Relativism: it may not be sound now, but it was sound to Pascal. Not really -- if Pascal had wished to consider the issue objectively, he would have easily been able to posit the possibility of theologies of which he could not currently conceive ... not the least of which is the anti-Christian theology I discuss above.

But even if so: so what? We aren't in that time. You are trying to convince me to believe now.


Geneic Theism: Perhaps it cannot be used to decide among religions, but "it at least gets us to theism."

Why? Again, the anti-theology argument holds here. But even that notwithstanding, what about polytheism? What about even more abstract concepts of embedded, naturalistic theisms like pantheism (e.g., Shinto)?

The article itself mentions both of my arguments here (the first the author calls the "Professor's God"). But it does not dispatch either of them. Atkinson called the "Professor God" argument a "borderline solipsism", but provides no real logical defense of this statement, offering a very weak straw-man glib reply "What if worms had machine guns?" Both Mark and I address this very point directly in our posts: To suggest that one should only include Atkinson-approved theologies as game strategies is to concede a kind of belief in the first place. It's very easy to convince anyone of anything if you are able to narrow the options before you even begin your task. Logic is not necessary.

What Atkinson doesn't understand is that to the unbeliever, the theology he is espousing is equally as absurd as its antithesis, equally as absurd was wondering "What if worms had machine guns?" If you want to objectively and rationally convince an unbeliever to believe, you cannot assume that your preconceived notions of what belief systems are "genuine" or "reasonable" are the only possible systems.

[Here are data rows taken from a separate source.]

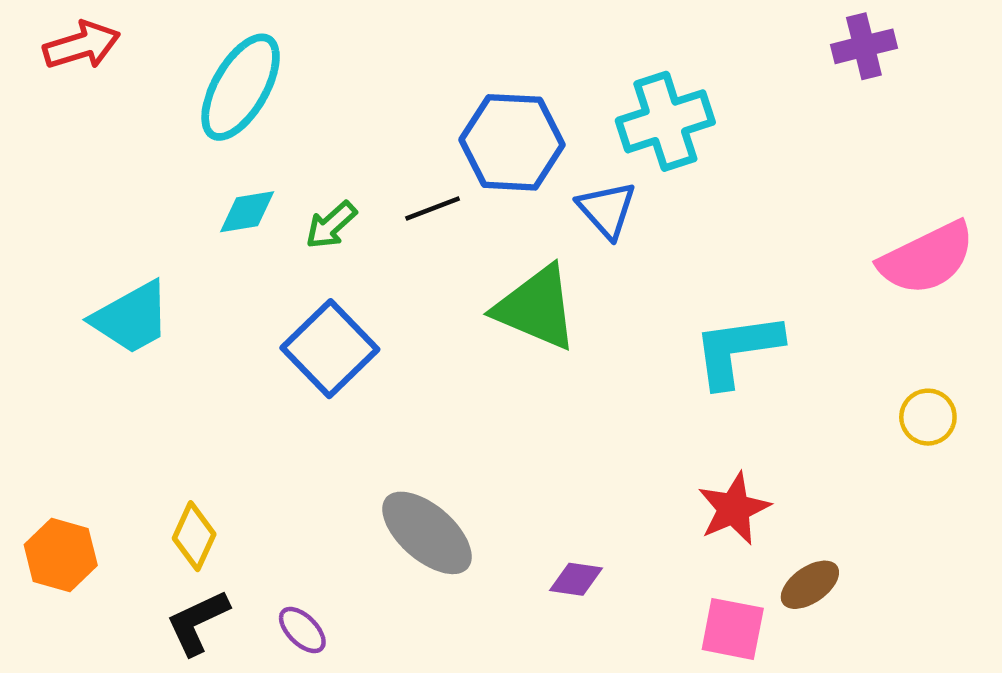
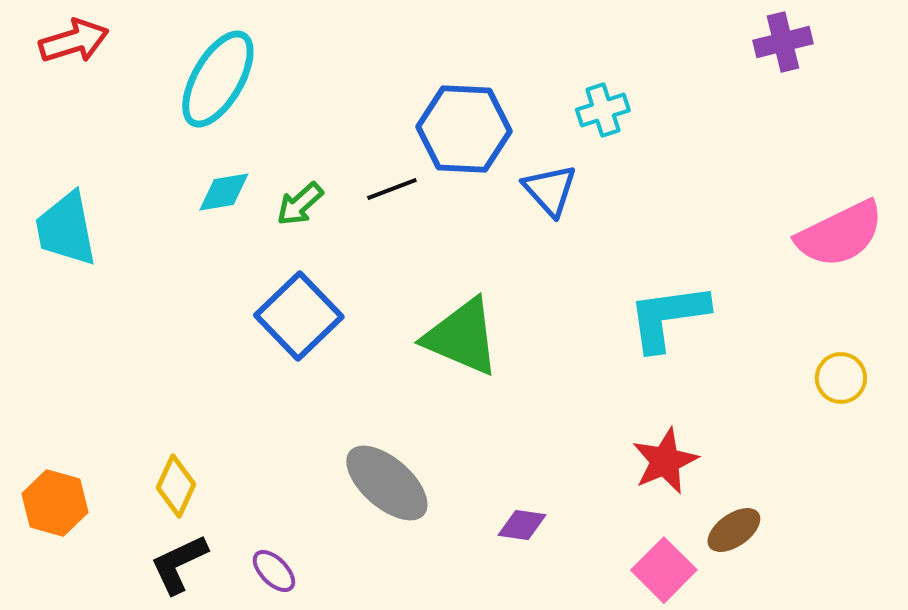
cyan cross: (665, 121) -> (603, 110), size x0.6
green triangle: (536, 308) -> (462, 337), moved
cyan trapezoid: (131, 318) -> (66, 229), moved, turned 108
pink square: (733, 629) -> (664, 570), turned 34

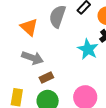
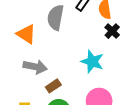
cyan star: (88, 49) -> (92, 62), moved

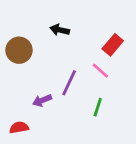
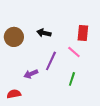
black arrow: (60, 30) -> (44, 33), moved
red rectangle: (113, 45) -> (83, 33), turned -35

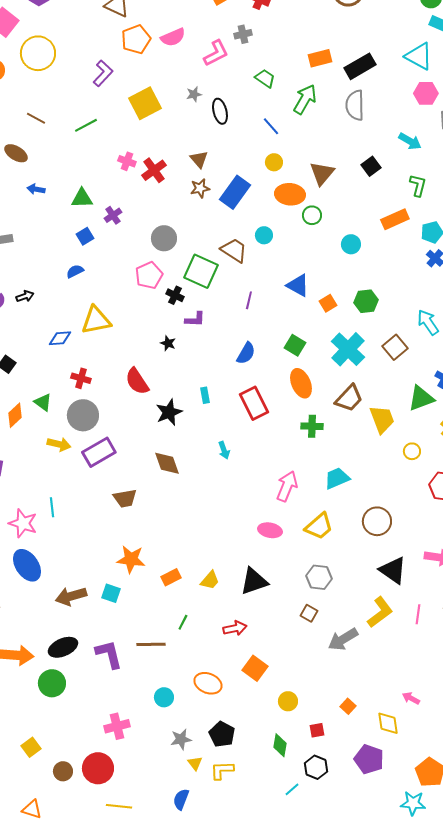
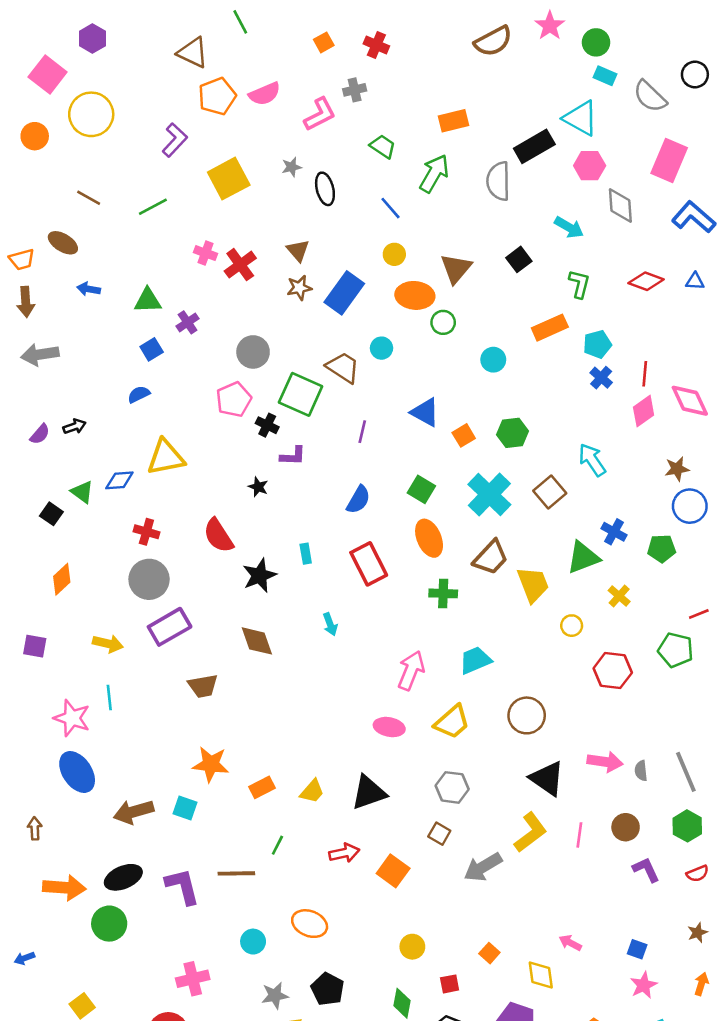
black rectangle: (360, 66) -> (534, 146), moved
green triangle: (43, 402) -> (82, 492), moved
yellow arrow: (59, 444) -> (108, 644), moved
orange square: (255, 668) -> (393, 871), moved

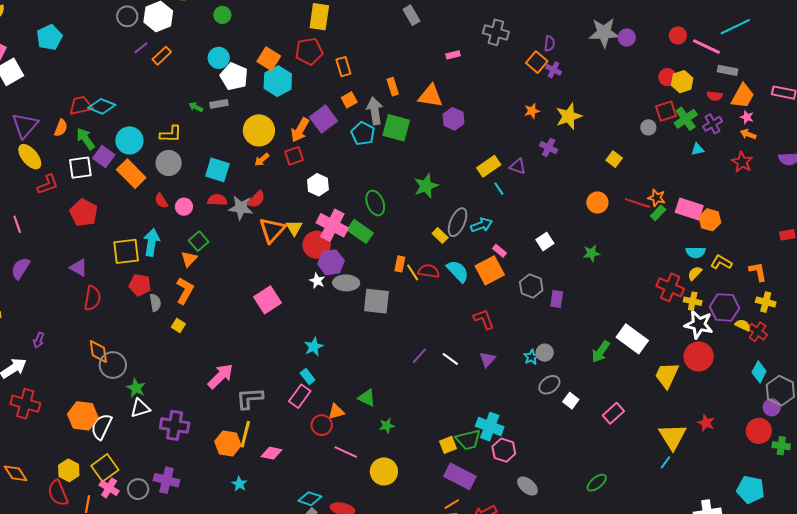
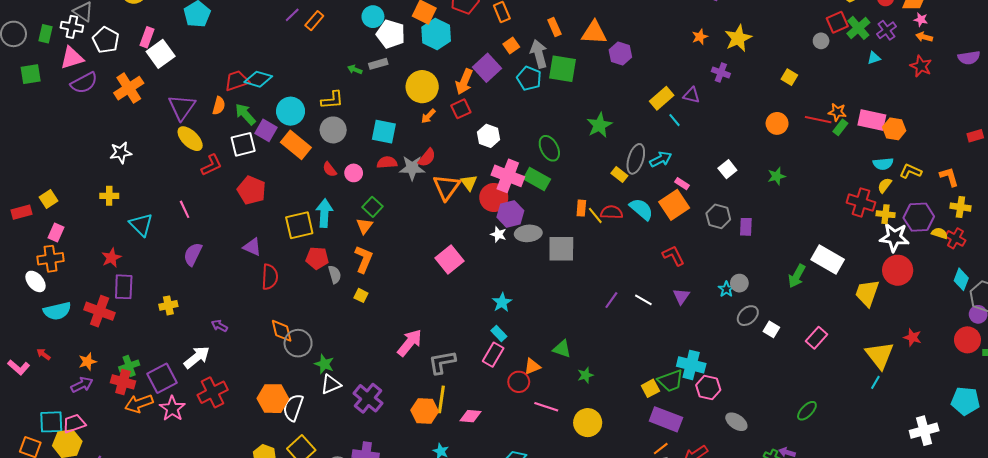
purple arrow: (39, 340) -> (219, 326), turned 105
red cross: (25, 404) -> (213, 392), turned -36
purple cross: (175, 425) -> (368, 398), turned 36

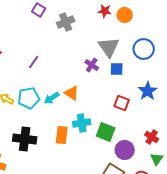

Finally, Atkinson suggests that unbelief is akin to not wagering, and that not wagering is to allow a deity to affect your choices, which is illogical. He gets this totally wrong. Unbelief is akin to saying the game makes no sense, whether or not there is a God. Again, as I said numerous times in my original post, Pascal's Wager is not an argument for the existence of God ... it is an argument for the belief in the existence of God. I reject the game entirely as being useless for rationally determining belief ... this concedes nothing to a God whether or not he or she exists. In fact, no choice by anyone concedes anything about God's actual existence.


But (assuming "Anonymous" returns to this post) let's turn the tables. Why is it so important to you to believe there's a rational reason to believe in God? I mean isn't faith something more than reason? Belief without faith is what, exactly? Surely you, as a believer, want something deeper from me than simply electing to believe because it is in my best interests to do so.

Atkinson called this response "moving the goal posts" but he again misrepresents the state. I am not moving anything ... all of my above arguments apply. I am now asking for your motivation as a believer.